Material for this task:
══════
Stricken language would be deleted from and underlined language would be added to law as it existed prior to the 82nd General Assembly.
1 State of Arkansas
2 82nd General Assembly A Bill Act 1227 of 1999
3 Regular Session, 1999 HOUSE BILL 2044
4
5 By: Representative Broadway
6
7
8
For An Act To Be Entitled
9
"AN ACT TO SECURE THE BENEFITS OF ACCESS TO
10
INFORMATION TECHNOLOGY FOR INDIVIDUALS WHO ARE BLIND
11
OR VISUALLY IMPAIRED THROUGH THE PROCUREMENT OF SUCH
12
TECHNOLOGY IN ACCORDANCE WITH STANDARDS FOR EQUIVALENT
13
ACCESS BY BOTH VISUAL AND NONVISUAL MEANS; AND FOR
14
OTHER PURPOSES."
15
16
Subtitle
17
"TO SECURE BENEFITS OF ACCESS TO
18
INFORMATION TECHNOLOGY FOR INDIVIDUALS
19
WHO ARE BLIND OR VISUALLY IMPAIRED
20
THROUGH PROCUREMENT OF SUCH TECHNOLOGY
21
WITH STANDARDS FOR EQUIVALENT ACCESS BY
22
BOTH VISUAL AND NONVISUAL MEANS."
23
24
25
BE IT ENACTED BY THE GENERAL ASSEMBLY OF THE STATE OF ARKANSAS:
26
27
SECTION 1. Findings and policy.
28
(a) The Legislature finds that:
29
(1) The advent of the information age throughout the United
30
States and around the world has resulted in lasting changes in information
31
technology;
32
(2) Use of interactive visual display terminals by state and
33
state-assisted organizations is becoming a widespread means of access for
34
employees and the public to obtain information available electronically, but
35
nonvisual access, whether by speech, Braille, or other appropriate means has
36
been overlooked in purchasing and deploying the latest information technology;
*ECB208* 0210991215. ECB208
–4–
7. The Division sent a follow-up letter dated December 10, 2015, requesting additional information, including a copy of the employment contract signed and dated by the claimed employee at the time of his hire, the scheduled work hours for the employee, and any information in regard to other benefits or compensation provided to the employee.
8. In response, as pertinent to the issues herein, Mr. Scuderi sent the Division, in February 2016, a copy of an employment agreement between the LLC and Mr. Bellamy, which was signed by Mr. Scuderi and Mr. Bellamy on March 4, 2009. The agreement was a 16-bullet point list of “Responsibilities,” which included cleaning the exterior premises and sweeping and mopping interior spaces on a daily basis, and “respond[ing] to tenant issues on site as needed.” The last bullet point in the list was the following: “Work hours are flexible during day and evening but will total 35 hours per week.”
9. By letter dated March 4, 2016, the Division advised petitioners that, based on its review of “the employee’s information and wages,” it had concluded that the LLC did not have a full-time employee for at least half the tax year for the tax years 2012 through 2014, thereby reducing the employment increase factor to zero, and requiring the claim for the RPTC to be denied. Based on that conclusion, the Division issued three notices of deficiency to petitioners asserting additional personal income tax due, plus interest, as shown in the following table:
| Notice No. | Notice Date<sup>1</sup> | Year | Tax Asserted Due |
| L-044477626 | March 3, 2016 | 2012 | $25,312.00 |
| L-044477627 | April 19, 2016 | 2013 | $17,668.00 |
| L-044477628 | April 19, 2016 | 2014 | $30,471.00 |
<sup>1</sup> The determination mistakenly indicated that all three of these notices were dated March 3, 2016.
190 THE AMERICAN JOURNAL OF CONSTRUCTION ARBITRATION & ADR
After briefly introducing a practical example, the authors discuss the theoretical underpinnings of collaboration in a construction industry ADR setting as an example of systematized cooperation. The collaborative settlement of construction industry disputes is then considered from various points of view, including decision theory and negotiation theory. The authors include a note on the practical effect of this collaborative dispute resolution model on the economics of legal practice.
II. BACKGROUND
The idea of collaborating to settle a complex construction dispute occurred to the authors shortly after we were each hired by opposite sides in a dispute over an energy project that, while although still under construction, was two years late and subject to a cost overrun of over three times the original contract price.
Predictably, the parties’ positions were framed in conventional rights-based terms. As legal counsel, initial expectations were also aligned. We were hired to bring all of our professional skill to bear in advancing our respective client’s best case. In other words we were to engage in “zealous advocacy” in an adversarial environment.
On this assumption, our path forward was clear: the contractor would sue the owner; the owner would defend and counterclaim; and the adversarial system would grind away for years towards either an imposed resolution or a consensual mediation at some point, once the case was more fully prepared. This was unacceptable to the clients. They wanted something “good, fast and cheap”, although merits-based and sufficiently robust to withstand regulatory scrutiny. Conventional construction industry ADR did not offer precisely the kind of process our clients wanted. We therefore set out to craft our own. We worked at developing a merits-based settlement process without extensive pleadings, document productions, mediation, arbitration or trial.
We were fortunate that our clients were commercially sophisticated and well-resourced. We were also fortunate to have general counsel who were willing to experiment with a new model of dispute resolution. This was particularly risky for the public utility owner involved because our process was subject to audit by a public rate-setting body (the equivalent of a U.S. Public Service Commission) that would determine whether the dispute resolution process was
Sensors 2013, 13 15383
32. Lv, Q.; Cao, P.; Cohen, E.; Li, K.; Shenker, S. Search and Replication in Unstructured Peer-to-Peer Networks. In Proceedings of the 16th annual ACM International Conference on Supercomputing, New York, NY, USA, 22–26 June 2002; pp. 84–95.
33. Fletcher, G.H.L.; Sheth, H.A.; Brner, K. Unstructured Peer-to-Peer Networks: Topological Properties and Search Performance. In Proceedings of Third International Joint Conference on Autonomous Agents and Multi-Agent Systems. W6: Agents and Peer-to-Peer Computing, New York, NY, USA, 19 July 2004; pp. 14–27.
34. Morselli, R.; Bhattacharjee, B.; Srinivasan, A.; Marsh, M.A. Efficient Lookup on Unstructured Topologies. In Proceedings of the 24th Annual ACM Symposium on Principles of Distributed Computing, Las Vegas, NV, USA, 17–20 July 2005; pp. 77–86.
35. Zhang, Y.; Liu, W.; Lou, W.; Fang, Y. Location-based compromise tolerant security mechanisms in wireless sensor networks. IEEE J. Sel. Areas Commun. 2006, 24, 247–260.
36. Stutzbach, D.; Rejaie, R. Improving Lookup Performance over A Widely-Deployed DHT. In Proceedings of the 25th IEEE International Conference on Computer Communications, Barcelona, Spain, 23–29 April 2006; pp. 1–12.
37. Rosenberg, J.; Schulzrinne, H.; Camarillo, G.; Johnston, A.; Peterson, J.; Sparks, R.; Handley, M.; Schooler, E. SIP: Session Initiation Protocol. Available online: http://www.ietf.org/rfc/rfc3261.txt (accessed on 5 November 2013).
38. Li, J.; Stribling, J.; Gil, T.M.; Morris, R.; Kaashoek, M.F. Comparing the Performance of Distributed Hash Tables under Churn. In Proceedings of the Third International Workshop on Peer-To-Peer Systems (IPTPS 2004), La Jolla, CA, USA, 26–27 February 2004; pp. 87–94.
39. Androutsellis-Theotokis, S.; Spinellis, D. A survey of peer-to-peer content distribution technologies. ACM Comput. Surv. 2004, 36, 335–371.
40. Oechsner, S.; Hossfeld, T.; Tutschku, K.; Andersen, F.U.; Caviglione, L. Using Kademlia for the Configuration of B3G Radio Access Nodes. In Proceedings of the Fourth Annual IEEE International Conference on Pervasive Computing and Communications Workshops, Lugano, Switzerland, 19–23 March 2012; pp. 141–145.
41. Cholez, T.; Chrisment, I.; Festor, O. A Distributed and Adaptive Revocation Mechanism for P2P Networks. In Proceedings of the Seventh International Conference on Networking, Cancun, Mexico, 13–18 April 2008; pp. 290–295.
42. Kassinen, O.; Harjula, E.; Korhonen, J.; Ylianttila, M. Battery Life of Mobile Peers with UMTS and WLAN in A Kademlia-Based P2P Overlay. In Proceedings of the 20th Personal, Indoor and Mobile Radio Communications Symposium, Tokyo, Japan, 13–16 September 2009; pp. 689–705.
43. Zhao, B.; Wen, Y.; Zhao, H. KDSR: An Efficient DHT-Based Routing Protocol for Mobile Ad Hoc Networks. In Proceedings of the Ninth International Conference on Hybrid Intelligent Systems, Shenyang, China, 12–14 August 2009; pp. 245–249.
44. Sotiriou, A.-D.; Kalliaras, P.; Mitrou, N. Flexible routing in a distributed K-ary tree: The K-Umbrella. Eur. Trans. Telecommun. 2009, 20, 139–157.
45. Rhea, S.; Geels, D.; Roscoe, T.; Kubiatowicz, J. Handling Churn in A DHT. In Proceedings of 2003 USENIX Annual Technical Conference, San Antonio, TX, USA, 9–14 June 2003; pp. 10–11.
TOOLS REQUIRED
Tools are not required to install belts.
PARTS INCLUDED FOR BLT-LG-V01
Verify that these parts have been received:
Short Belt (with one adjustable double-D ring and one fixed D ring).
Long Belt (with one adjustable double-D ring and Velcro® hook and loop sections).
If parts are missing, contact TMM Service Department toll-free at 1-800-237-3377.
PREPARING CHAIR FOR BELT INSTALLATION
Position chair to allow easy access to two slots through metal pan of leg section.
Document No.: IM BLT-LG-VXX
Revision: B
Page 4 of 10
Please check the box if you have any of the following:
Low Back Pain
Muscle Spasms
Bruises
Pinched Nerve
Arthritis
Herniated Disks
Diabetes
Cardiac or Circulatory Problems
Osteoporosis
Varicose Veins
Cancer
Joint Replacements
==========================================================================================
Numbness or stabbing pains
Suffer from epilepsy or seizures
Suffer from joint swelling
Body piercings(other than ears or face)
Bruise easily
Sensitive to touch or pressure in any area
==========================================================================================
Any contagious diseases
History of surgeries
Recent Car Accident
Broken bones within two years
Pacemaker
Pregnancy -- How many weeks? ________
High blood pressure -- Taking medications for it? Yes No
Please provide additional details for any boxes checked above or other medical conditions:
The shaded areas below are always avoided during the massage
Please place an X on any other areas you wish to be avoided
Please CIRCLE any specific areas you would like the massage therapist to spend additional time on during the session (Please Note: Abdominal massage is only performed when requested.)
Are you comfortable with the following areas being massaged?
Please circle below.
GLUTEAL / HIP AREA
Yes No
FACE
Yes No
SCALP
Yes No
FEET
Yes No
══════
What you will do: In the entries above, find each line with "SECURE" and list it.

Reply:
"AN ACT TO SECURE THE BENEFITS OF ACCESS TO
"TO SECURE BENEFITS OF ACCESS TO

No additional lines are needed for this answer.